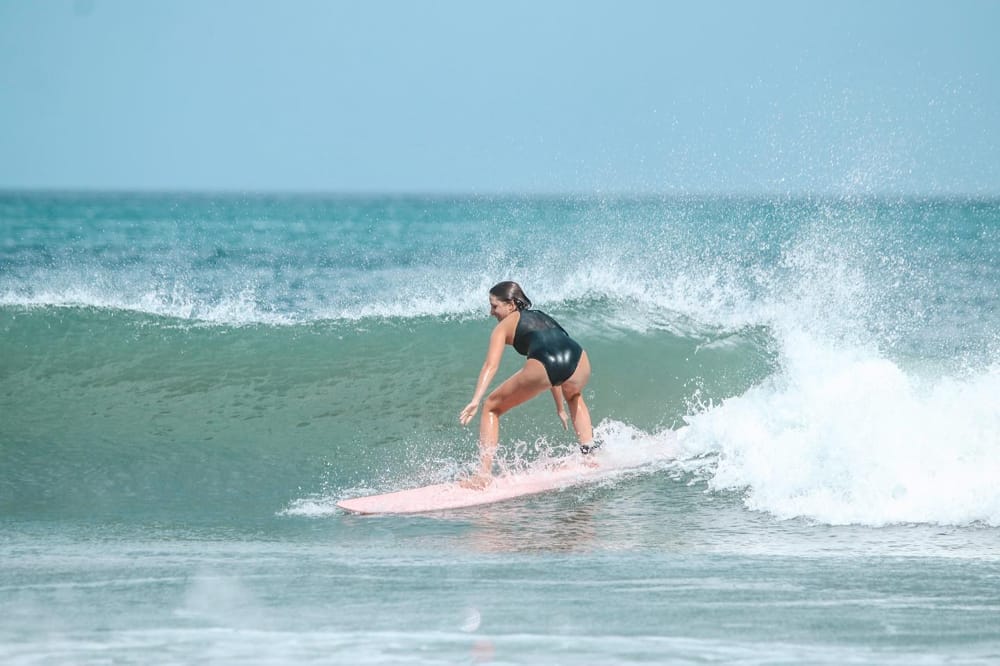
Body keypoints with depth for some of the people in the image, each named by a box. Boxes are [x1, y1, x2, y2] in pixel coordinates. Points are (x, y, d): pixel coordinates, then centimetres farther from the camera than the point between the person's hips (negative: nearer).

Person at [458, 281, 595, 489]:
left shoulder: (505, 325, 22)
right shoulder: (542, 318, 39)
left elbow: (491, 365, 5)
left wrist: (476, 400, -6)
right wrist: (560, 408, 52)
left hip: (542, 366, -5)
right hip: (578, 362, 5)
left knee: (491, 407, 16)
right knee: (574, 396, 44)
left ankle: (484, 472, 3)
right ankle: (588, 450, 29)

◆ **About this exercise**:
Copy the entries above word for word, without the picture.

◆ **Problem solution**:
Body keypoints with depth for some of the people in the image, each named by a box. Boxes are [x1, y1, x2, y2] in pixel coordinates. Points are (x, y, d): pixel coordinates, then centimetres farther from the camera than the point between the person's hips (negative: nearer).

Person at [458, 281, 595, 489]:
left shoulder: (505, 325, 22)
right shoulder: (542, 318, 39)
left elbow: (491, 365, 5)
left wrist: (476, 400, -6)
right wrist: (560, 408, 52)
left hip: (542, 366, -5)
right hip: (578, 362, 5)
left knee: (491, 407, 16)
right knee: (574, 396, 44)
left ankle: (484, 472, 3)
right ankle: (588, 450, 29)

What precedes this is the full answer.